Data excerpts

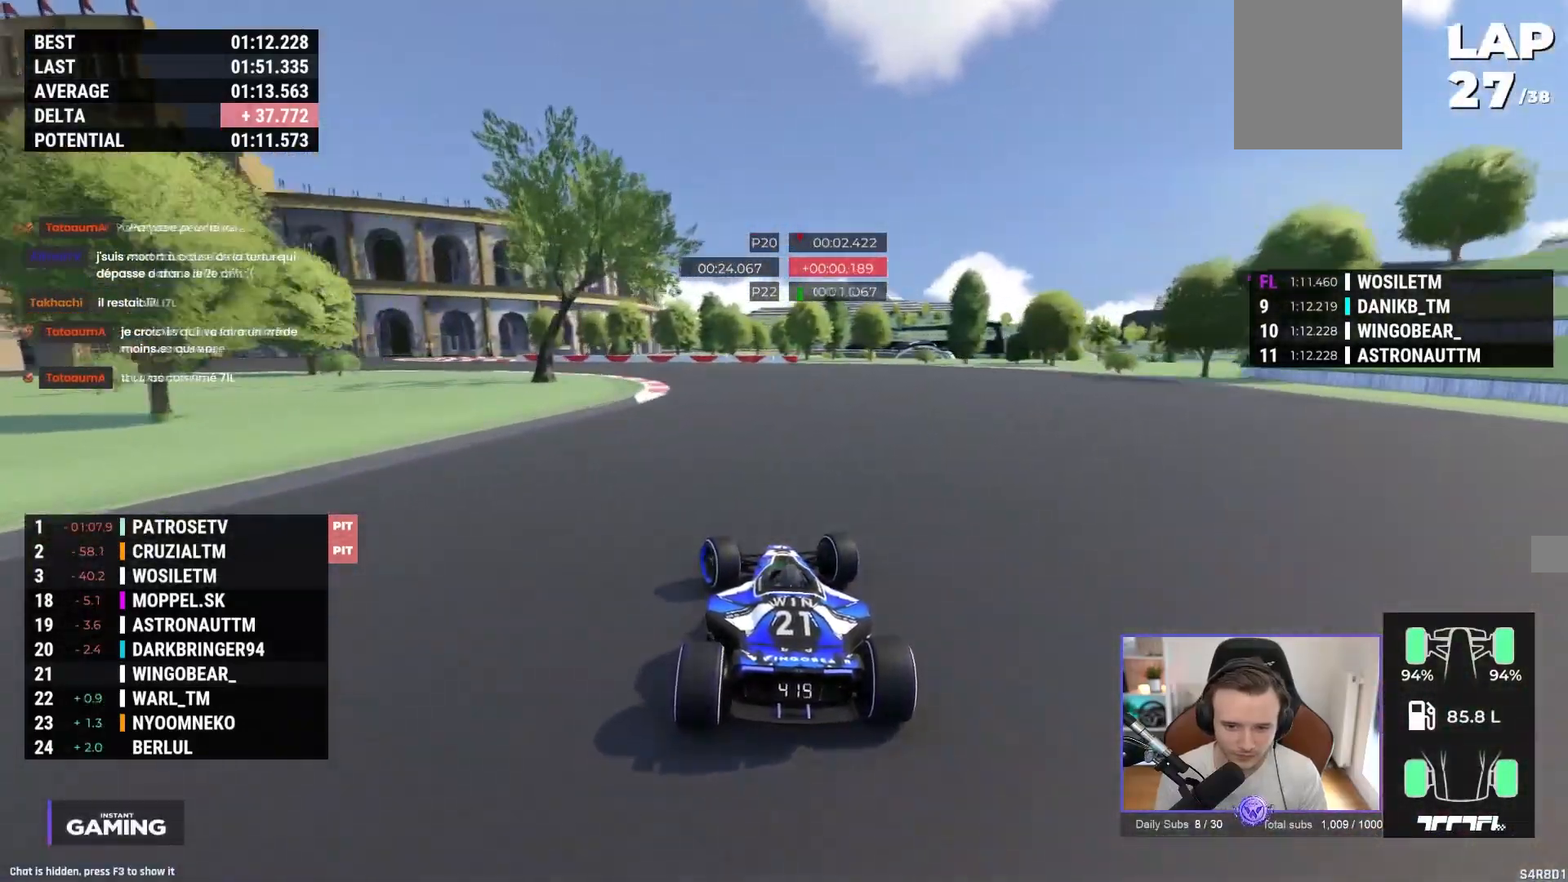
{"buttons": ["A"], "left_stick": "left", "events": []}
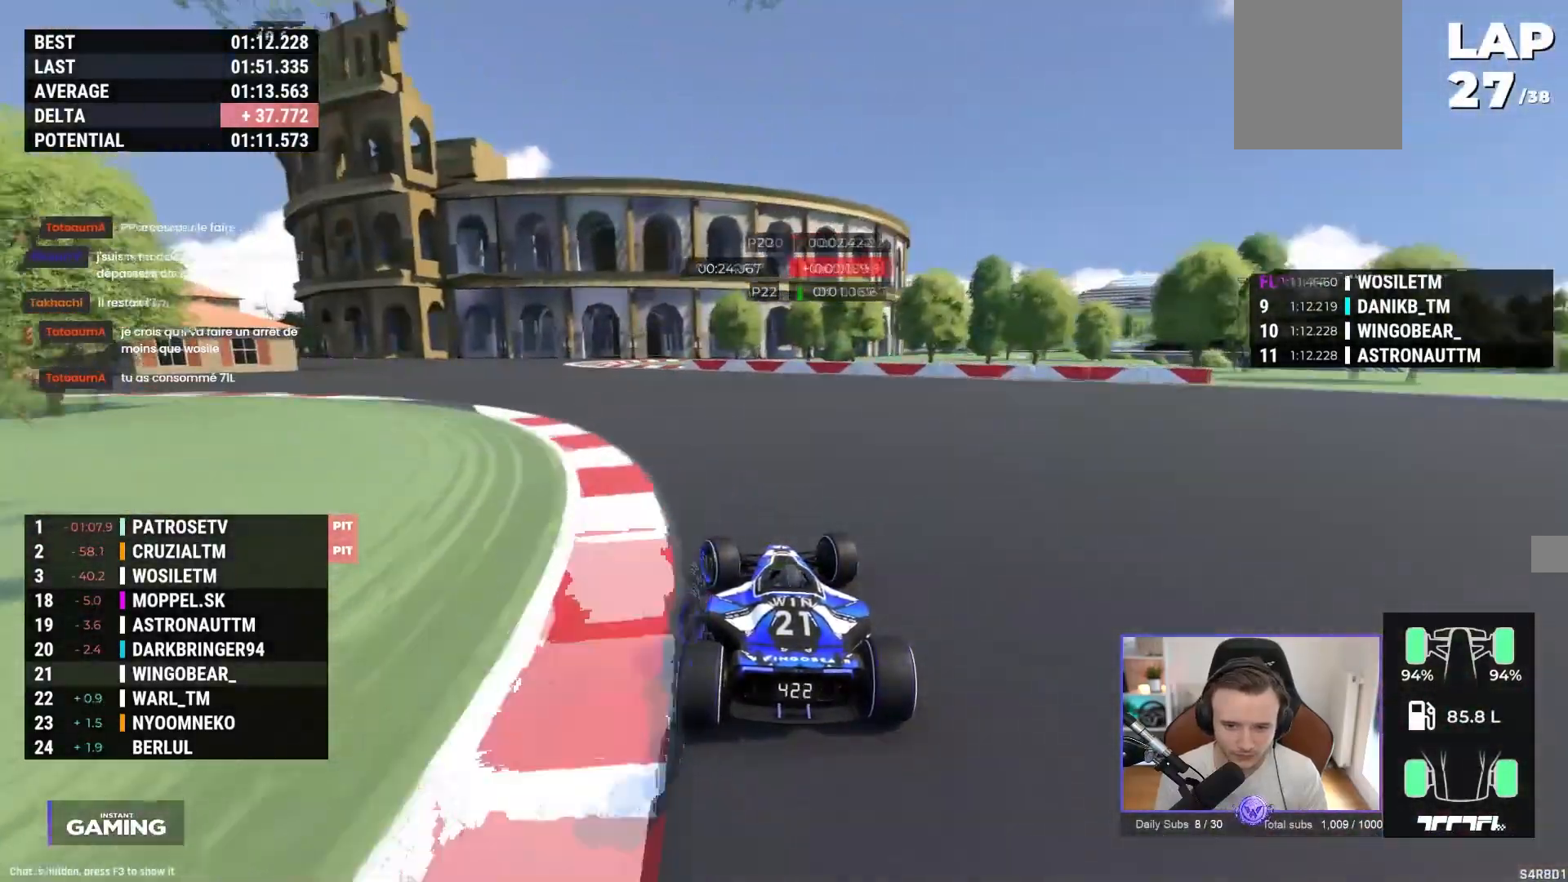
{"buttons": ["A"], "left_stick": "left", "events": []}
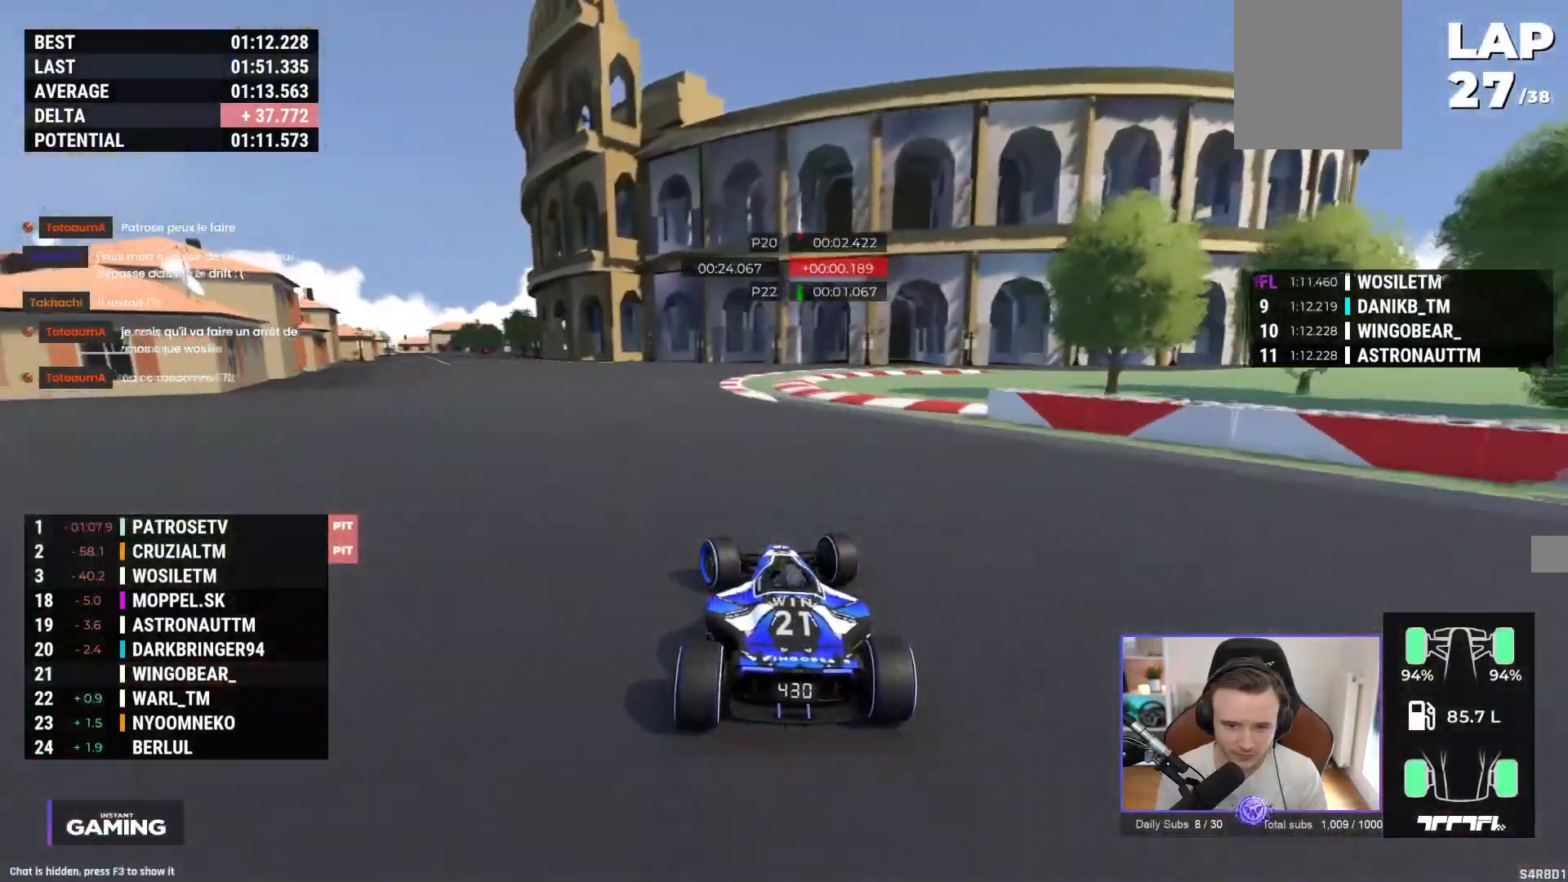
{"buttons": ["A"], "left_stick": "left"}
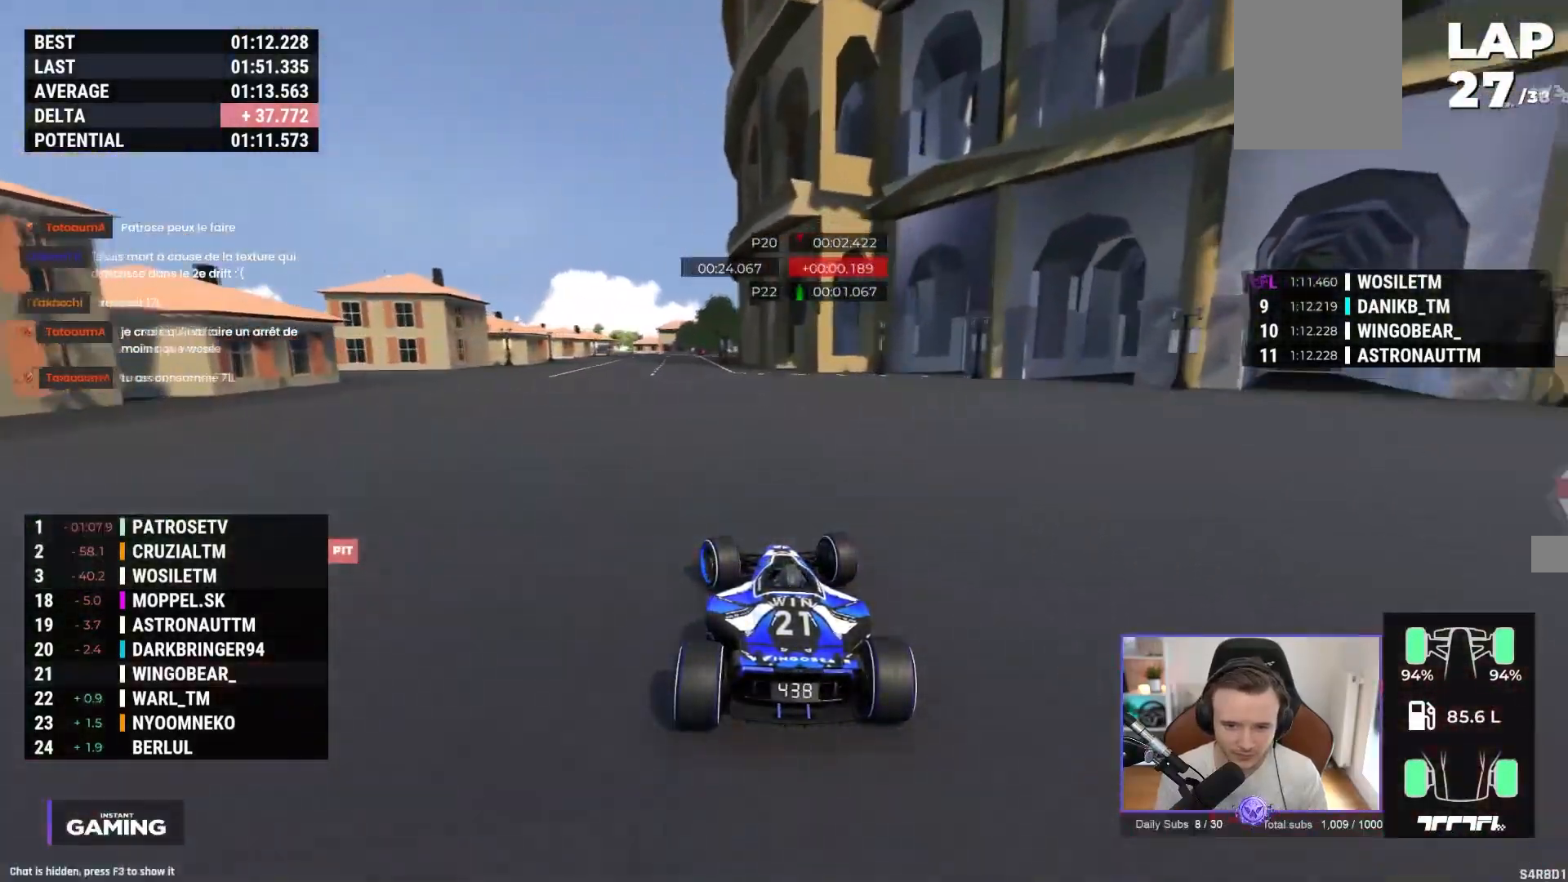
{"buttons": [], "left_stick": "up-right", "events": [[267, "left_stick", "center"], [333, "left_stick", "up-right"], [483, "A", "up"]]}
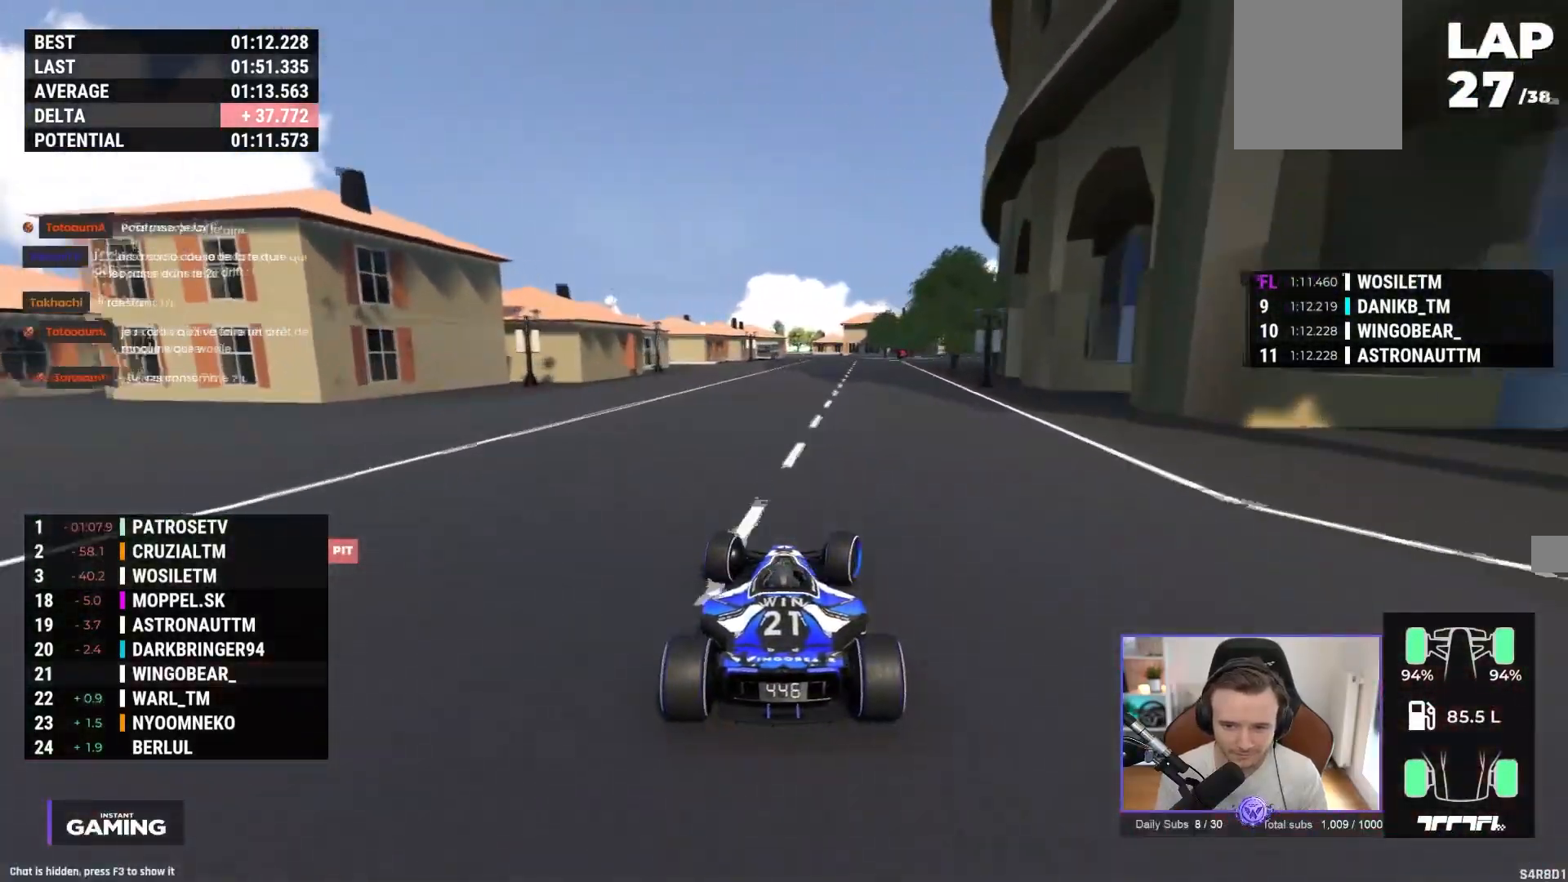
{"buttons": ["A"], "left_stick": "right", "events": [[67, "A", "down"], [333, "left_stick", "right"]]}
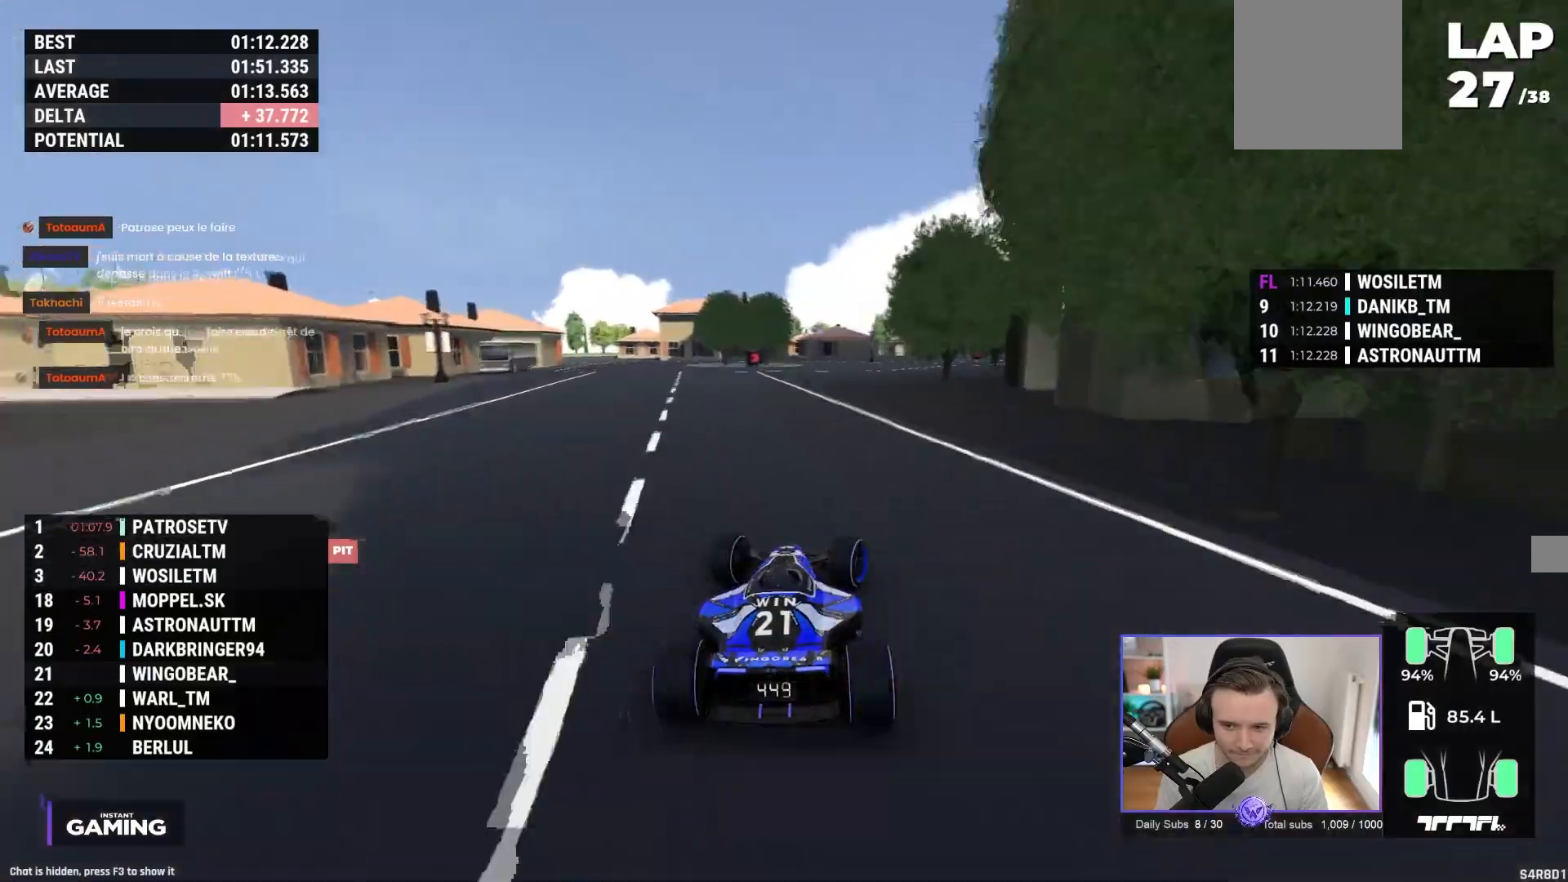
{"buttons": ["A"], "left_stick": "right", "events": []}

◆ WHAT THE TASK ASKS: Could the entries above be retyped exactly, with the pictures left out?

◆ THE ANSWER:
{"buttons": ["A"], "left_stick": "left", "events": []}
{"buttons": ["A"], "left_stick": "left", "events": []}
{"buttons": ["A"], "left_stick": "left"}
{"buttons": [], "left_stick": "up-right", "events": [[267, "left_stick", "center"], [333, "left_stick", "up-right"], [483, "A", "up"]]}
{"buttons": ["A"], "left_stick": "right", "events": [[67, "A", "down"], [333, "left_stick", "right"]]}
{"buttons": ["A"], "left_stick": "right", "events": []}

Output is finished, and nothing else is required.